INSTRUCTIONS TO FOLLOW> Everything from the line with "[235,497,297,512] shader ->" to the line with "[692,460,788,479] appearings ->" in the listing below, both lines included, needs to be copied exactly, apart from the pictures.

DATASET RECORDS>
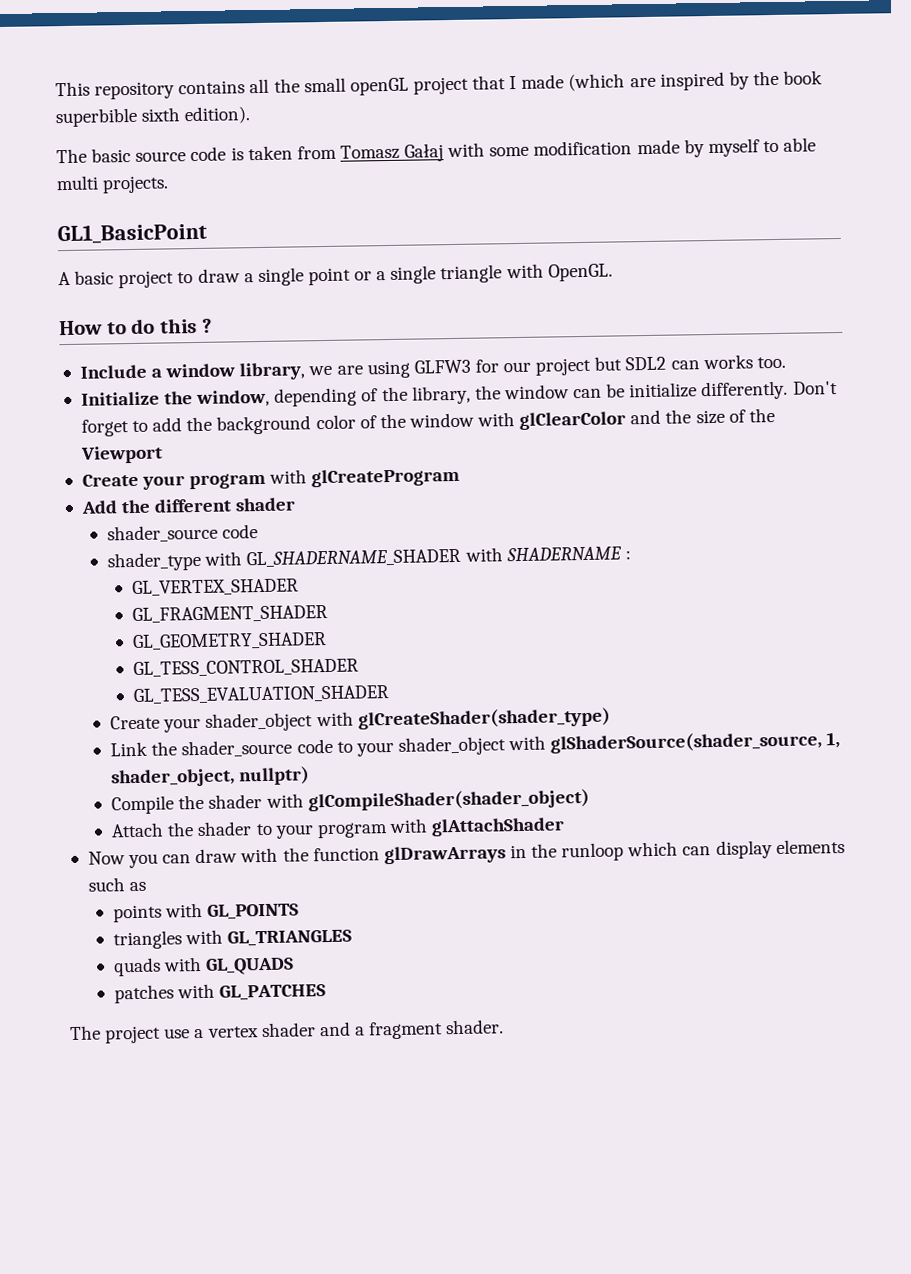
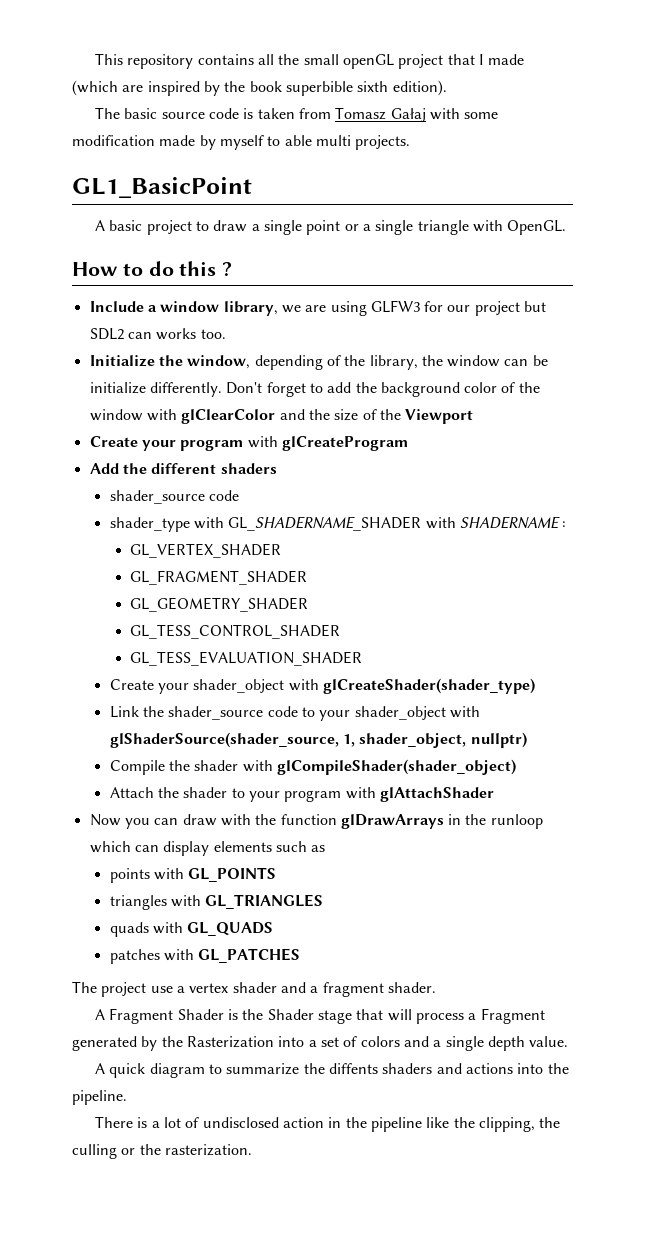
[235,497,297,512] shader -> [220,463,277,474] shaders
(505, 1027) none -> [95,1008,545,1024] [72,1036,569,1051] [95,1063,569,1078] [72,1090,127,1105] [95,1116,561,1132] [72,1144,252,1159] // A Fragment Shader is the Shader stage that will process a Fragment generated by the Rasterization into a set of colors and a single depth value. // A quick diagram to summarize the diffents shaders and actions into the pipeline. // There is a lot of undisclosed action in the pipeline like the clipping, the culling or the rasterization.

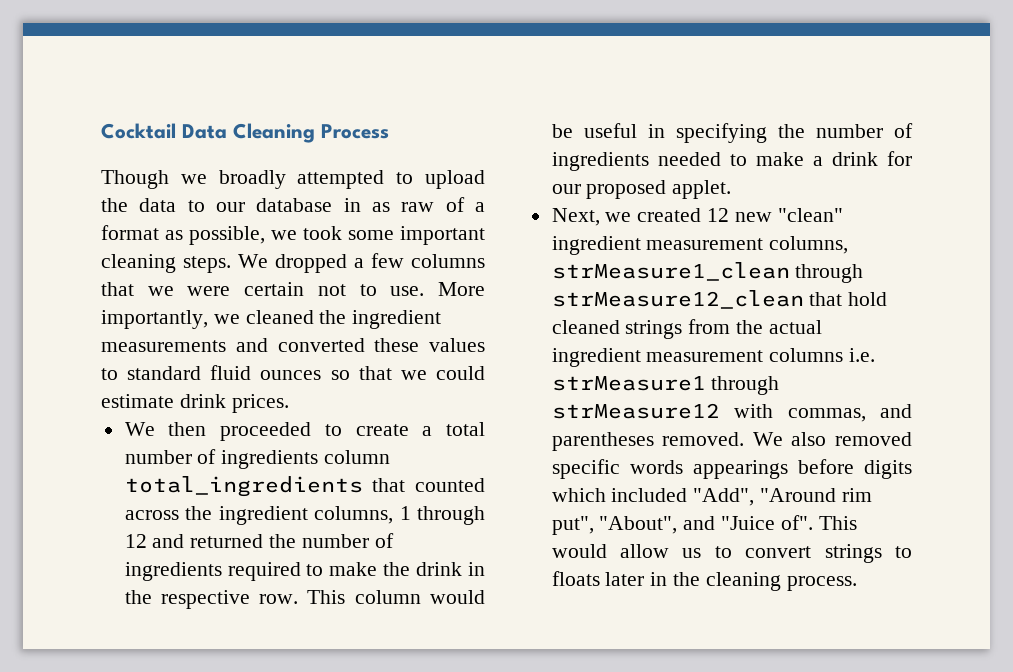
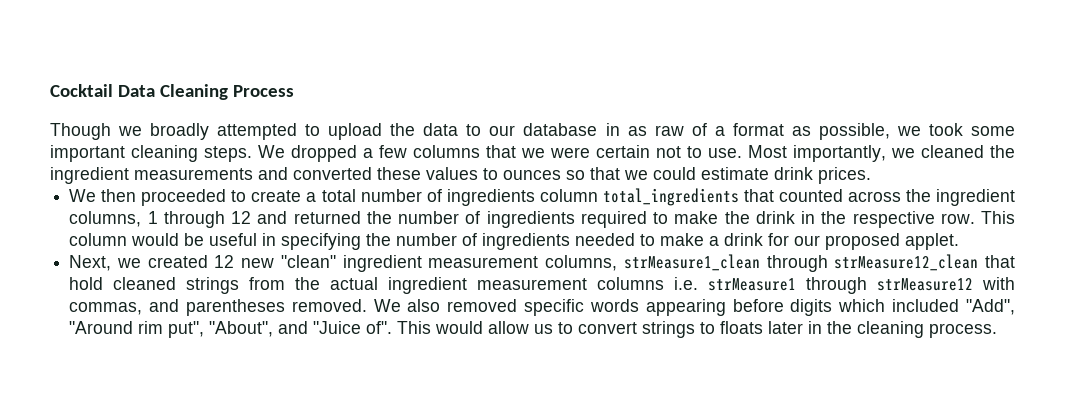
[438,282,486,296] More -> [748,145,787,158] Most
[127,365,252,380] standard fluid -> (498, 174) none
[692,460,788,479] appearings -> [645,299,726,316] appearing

* * *

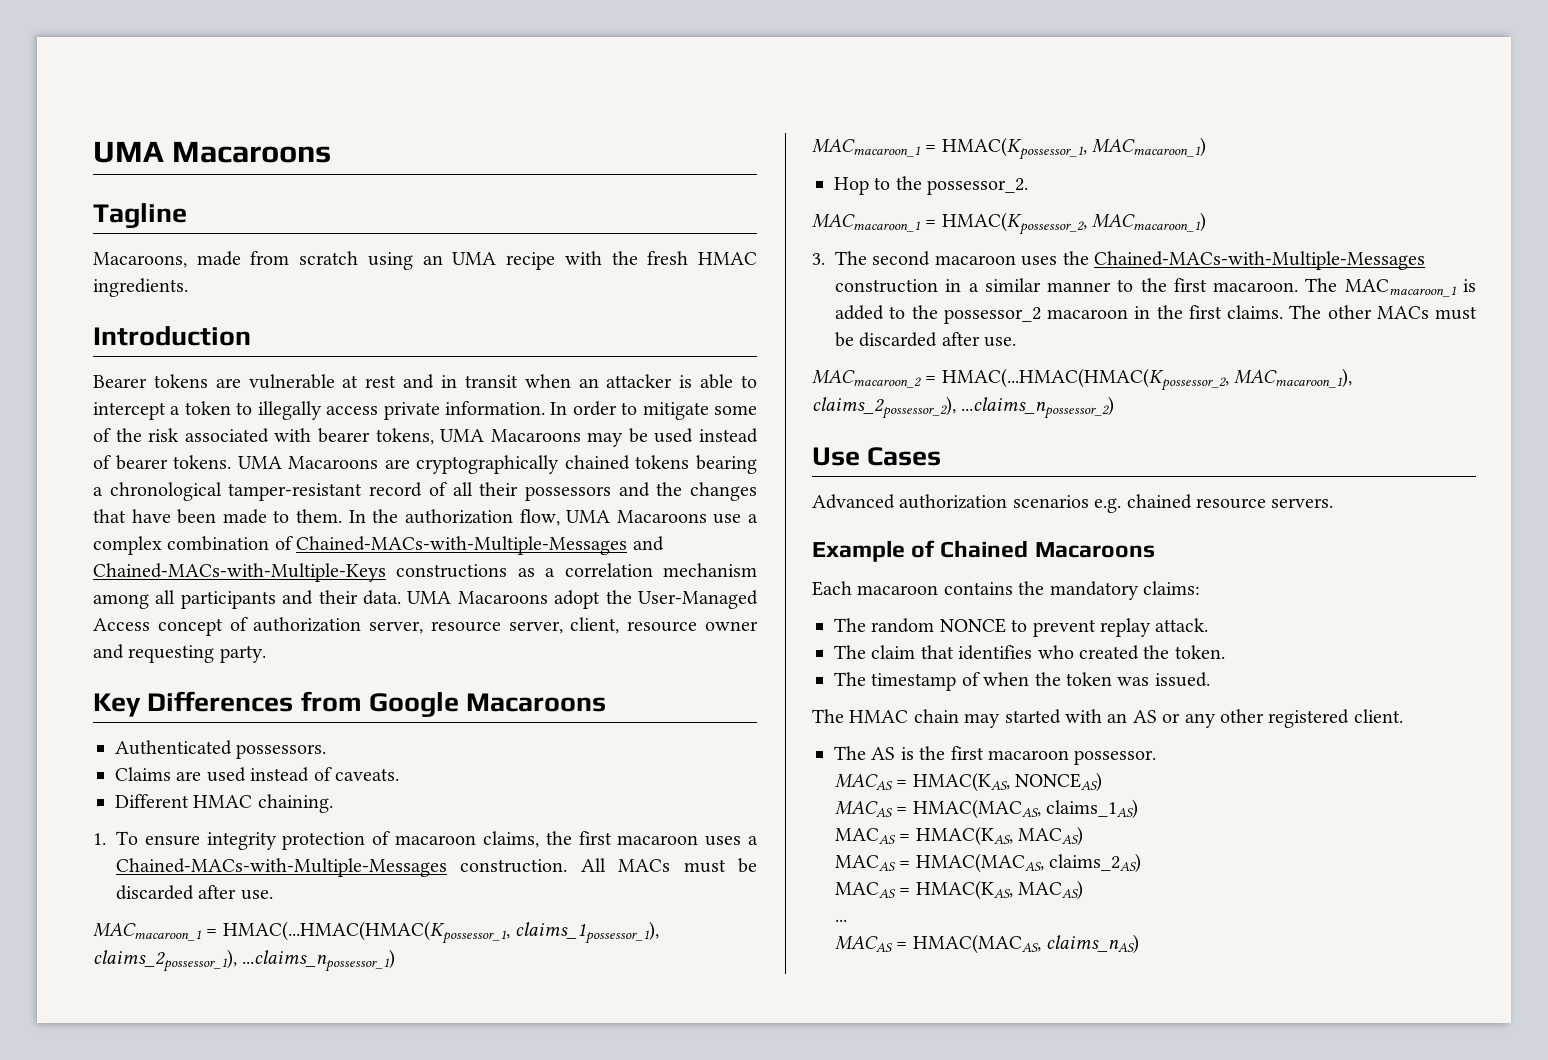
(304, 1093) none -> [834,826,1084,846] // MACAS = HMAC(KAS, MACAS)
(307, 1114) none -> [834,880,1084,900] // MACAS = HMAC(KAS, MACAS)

SOLUTION FOR THIS EXERCISE>
[235,497,297,512] shader -> [220,463,277,474] shaders
(505, 1027) none -> [95,1008,545,1024] [72,1036,569,1051] [95,1063,569,1078] [72,1090,127,1105] [95,1116,561,1132] [72,1144,252,1159] // A Fragment Shader is the Shader stage that will process a Fragment generated by the Rasterization into a set of colors and a single depth value. // A quick diagram to summarize the diffents shaders and actions into the pipeline. // There is a lot of undisclosed action in the pipeline like the clipping, the culling or the rasterization.

[438,282,486,296] More -> [748,145,787,158] Most
[127,365,252,380] standard fluid -> (498, 174) none
[692,460,788,479] appearings -> [645,299,726,316] appearing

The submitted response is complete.